→ Required actions:
- 1) Print the stretch of the gradient descent text below from "Gradient descent is" through "toward lower loss.", copying every word and symbol unchanged.
- 2) Answer these questions from the gradient descent text below, one line each:
(a) What does gradient descent find for a differentiable function?
(b) Which variant does the text call standard in practice?
(c) What default learning rate does the sgd function set?

***** Text shown

Gradient Descent

Gradient descent is a first-order iterative optimisation algorithm for finding a local minimum of a differentiable function. It is the core update rule behind training nearly all deep learning models.

Update Rule

Given a loss $\mathcal{L}(\theta)$ and learning rate $\eta$, parameters are updated as:

$$ \theta_{t+1} = \theta_t - \eta,\nabla_\theta,\mathcal{L}(\theta_t) $$

The gradient $\nabla_\theta,\mathcal{L}$ points in the direction of steepest ascent, so subtracting it moves toward lower loss.

Variants

Variant Batch size Characteristic
Batch GD Full dataset Stable, slow per step
Stochastic GD 1 sample Noisy, fast, escapes local minima
Mini-batch GD $m$ samples Practical balance; standard in practice

With Momentum

Momentum accumulates a velocity vector in the gradient direction, dampening oscillation:

$$ v_{t+1} = \beta v_t + (1-\beta),\nabla_\theta,\mathcal{L}(\theta_t) \qquad \theta_{t+1} = \theta_t - \eta,v_{t+1} $$

Implementation

def sgd(params, grads, lr=0.01, momentum=0.9, velocity=None):
    if velocity is None:
        velocity = [0.0] * len(params)

**********
***** Data shown

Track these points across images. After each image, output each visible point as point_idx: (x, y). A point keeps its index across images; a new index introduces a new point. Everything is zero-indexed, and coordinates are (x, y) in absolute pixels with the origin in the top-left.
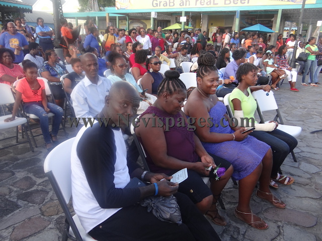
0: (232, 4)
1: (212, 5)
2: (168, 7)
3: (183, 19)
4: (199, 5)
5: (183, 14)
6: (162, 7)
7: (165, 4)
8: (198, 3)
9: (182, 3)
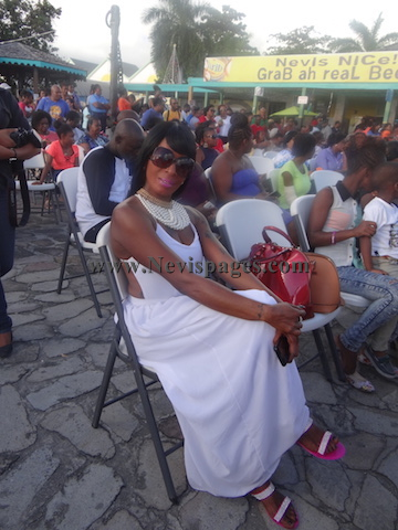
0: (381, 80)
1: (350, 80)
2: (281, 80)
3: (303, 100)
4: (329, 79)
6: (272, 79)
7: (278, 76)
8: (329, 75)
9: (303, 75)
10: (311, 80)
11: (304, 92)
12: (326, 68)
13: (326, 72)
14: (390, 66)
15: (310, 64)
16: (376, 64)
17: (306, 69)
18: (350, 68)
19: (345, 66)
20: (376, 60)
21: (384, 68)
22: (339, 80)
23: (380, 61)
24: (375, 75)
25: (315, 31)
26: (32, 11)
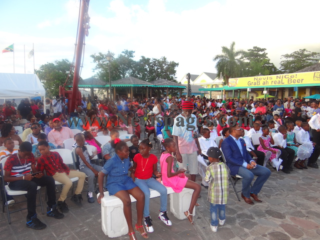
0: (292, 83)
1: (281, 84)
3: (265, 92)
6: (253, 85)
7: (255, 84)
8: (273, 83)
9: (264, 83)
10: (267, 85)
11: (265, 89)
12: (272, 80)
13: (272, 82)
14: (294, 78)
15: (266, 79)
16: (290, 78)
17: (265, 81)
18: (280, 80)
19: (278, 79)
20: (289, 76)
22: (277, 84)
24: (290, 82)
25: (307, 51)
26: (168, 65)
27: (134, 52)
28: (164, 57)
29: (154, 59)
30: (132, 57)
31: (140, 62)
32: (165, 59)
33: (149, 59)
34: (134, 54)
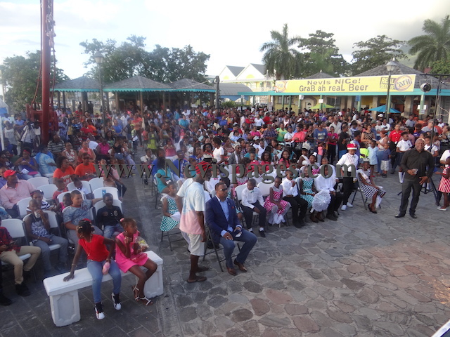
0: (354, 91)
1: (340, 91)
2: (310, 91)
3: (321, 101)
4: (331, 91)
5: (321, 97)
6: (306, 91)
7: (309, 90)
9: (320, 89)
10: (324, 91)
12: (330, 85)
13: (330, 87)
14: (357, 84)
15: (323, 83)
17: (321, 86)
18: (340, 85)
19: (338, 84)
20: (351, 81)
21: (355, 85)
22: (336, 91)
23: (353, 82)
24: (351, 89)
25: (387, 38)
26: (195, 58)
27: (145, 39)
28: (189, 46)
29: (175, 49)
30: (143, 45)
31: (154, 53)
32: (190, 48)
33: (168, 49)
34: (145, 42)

**********
***** Data shown

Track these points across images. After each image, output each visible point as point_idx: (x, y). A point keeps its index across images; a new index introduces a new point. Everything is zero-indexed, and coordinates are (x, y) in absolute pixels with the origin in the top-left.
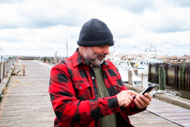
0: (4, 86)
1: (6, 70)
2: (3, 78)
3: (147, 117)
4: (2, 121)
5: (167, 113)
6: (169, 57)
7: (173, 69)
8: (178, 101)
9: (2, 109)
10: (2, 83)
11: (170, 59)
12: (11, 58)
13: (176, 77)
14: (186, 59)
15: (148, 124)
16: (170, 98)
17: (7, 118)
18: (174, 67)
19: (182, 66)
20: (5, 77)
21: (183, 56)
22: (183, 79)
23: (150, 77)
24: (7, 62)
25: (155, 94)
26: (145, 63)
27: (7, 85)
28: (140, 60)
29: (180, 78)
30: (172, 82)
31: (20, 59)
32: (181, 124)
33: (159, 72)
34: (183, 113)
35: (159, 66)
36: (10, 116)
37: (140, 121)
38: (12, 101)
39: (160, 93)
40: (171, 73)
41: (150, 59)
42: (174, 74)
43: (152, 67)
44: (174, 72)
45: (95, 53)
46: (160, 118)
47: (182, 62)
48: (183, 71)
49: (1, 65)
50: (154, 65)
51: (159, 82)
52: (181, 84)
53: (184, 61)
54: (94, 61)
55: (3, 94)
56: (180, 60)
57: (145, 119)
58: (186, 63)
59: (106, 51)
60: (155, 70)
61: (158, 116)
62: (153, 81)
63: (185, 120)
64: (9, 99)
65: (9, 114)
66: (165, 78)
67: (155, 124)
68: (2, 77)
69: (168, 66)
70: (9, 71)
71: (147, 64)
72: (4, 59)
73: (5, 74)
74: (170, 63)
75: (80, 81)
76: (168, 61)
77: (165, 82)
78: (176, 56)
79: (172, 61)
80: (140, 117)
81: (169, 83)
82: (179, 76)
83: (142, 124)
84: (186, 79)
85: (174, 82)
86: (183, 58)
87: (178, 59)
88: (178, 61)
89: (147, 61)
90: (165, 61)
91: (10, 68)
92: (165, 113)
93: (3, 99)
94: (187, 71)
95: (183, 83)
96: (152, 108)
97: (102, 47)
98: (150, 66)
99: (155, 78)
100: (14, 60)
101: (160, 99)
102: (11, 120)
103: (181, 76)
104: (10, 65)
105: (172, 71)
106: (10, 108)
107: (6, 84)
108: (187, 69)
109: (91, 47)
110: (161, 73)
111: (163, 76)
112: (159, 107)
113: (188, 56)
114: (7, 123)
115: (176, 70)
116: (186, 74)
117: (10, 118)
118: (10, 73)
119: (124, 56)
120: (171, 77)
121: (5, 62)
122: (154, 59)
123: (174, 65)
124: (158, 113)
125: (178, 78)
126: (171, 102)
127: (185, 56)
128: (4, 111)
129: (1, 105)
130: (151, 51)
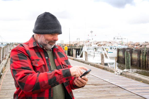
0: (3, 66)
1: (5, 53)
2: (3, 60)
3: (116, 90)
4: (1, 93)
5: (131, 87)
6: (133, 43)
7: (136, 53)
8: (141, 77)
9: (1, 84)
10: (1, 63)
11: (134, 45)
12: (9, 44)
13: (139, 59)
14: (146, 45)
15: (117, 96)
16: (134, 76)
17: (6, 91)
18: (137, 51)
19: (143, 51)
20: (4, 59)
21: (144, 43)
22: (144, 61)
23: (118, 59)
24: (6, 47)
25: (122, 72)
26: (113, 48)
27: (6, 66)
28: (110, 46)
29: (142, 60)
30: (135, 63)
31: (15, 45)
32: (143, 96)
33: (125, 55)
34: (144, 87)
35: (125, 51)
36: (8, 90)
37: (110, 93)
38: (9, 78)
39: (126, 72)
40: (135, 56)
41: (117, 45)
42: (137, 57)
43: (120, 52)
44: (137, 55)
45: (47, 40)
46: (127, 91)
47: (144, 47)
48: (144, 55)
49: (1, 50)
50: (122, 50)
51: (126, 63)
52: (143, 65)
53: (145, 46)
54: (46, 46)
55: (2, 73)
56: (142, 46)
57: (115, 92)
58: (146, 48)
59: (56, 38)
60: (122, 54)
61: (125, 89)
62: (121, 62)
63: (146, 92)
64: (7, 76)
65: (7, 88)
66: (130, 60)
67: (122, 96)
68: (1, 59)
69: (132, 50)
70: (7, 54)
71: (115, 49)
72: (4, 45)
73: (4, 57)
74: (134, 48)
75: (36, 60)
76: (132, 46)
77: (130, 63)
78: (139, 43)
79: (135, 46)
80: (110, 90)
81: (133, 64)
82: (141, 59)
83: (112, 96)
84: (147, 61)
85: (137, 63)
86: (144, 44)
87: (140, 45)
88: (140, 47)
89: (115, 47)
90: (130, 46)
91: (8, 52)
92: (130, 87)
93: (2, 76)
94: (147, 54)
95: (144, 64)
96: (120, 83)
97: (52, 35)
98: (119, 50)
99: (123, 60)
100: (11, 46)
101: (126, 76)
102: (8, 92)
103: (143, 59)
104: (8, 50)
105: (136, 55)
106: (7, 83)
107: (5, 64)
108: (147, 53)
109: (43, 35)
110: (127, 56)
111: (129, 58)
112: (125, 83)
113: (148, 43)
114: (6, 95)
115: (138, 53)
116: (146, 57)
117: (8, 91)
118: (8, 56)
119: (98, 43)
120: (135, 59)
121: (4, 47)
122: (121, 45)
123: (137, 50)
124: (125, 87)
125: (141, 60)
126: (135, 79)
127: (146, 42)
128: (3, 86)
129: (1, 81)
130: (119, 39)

**********
***** Data shown

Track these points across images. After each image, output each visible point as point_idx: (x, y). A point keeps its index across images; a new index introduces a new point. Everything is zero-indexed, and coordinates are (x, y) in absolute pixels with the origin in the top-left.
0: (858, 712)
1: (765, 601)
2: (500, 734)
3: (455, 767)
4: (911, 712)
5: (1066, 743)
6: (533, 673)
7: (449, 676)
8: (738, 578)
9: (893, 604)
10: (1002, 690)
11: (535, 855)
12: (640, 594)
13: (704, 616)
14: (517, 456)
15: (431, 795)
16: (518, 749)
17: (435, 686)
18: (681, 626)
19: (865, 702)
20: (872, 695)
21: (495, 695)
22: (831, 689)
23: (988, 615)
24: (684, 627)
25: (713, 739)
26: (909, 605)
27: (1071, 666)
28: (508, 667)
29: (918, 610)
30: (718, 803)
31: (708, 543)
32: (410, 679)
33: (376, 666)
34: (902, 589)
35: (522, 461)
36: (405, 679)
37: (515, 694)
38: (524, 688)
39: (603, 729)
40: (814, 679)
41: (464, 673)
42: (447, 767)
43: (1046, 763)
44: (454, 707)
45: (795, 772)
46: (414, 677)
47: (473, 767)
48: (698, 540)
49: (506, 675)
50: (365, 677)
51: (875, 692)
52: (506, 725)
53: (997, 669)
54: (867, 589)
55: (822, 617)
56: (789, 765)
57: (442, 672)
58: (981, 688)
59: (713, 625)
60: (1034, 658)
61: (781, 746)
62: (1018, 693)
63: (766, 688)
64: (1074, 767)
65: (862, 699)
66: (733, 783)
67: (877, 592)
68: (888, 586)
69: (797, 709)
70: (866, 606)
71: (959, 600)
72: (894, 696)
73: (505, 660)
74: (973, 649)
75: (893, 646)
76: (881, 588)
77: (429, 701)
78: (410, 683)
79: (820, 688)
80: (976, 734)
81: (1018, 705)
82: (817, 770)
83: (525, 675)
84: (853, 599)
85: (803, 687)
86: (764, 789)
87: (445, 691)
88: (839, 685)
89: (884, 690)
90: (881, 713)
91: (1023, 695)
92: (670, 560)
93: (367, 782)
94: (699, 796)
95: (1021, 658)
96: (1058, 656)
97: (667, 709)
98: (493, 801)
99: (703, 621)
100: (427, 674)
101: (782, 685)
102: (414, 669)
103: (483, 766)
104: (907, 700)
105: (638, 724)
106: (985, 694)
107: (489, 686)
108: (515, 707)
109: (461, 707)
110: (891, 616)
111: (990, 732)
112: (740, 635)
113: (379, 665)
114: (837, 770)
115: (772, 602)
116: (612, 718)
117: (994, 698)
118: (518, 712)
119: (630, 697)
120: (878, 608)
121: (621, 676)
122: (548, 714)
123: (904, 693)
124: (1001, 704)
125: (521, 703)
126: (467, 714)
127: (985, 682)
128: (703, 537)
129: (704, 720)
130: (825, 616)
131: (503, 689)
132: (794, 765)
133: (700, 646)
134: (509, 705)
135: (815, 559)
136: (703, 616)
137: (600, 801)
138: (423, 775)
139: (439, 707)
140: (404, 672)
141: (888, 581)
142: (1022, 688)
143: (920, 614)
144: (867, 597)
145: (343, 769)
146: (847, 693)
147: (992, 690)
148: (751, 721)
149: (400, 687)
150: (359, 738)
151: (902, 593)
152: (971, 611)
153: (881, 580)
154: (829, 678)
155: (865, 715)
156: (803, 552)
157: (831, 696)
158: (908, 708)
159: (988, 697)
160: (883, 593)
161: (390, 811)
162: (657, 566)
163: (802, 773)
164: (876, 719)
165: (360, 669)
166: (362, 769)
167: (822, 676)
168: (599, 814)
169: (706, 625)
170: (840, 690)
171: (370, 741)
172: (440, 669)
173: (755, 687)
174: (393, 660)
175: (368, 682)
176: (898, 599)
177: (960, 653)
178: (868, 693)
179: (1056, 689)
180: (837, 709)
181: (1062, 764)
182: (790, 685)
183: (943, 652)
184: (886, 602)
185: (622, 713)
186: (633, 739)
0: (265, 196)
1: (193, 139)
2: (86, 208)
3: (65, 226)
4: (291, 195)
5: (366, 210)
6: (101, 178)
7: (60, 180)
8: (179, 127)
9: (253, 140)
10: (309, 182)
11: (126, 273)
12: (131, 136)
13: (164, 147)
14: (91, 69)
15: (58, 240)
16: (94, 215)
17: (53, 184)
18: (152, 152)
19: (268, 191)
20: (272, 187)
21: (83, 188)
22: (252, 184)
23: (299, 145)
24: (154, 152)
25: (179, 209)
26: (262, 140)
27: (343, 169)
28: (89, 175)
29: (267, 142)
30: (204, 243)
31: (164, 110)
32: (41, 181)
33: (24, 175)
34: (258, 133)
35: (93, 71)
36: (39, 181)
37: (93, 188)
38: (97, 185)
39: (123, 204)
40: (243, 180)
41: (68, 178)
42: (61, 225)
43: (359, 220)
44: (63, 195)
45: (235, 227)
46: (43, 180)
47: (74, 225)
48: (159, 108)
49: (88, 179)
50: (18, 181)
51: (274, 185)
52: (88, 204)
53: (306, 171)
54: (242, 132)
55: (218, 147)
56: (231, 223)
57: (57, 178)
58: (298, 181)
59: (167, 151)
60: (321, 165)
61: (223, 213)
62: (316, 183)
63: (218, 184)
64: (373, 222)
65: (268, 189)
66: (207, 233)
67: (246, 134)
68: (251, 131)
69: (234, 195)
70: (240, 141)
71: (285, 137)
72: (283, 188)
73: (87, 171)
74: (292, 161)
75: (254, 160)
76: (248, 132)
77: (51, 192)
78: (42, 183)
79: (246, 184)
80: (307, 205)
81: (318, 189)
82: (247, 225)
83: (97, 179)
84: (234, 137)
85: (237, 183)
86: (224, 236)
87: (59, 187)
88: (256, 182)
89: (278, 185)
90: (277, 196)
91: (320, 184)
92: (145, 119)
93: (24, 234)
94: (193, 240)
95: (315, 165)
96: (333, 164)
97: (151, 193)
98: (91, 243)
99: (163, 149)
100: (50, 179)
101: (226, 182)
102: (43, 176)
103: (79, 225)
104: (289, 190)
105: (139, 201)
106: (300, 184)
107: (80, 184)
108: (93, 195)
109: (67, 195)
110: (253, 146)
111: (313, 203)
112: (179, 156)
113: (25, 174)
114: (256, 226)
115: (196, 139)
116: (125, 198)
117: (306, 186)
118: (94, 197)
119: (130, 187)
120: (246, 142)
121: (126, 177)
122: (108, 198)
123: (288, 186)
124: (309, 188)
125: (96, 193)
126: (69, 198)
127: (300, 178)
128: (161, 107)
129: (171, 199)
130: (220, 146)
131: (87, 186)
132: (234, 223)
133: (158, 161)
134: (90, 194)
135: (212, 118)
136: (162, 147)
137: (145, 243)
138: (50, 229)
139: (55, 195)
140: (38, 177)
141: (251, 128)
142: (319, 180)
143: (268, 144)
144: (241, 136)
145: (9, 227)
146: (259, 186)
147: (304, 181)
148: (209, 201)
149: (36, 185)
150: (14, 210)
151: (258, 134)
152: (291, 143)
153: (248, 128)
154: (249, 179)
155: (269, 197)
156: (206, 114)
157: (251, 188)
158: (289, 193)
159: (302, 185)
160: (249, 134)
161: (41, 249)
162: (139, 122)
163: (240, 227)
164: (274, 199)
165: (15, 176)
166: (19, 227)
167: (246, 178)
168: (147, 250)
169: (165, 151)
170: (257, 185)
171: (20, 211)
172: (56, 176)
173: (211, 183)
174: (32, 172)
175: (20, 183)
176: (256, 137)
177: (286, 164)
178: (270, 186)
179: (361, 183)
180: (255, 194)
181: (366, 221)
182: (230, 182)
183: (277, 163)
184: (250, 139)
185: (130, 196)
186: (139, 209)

**********

→ Solutions per task:
- 1)
Gradient descent is a first-order iterative optimisation algorithm for finding a local minimum of a differentiable function. It is the core update rule behind training nearly all deep learning models.

Update Rule

Given a loss $\mathcal{L}(\theta)$ and learning rate $\eta$, parameters are updated as:

$$ \theta_{t+1} = \theta_t - \eta,\nabla_\theta,\mathcal{L}(\theta_t) $$

The gradient $\nabla_\theta,\mathcal{L}$ points in the direction of steepest ascent, so subtracting it moves toward lower loss.

- 2)
(a) A local minimum.
(b) Mini-batch GD.
(c) 0.01.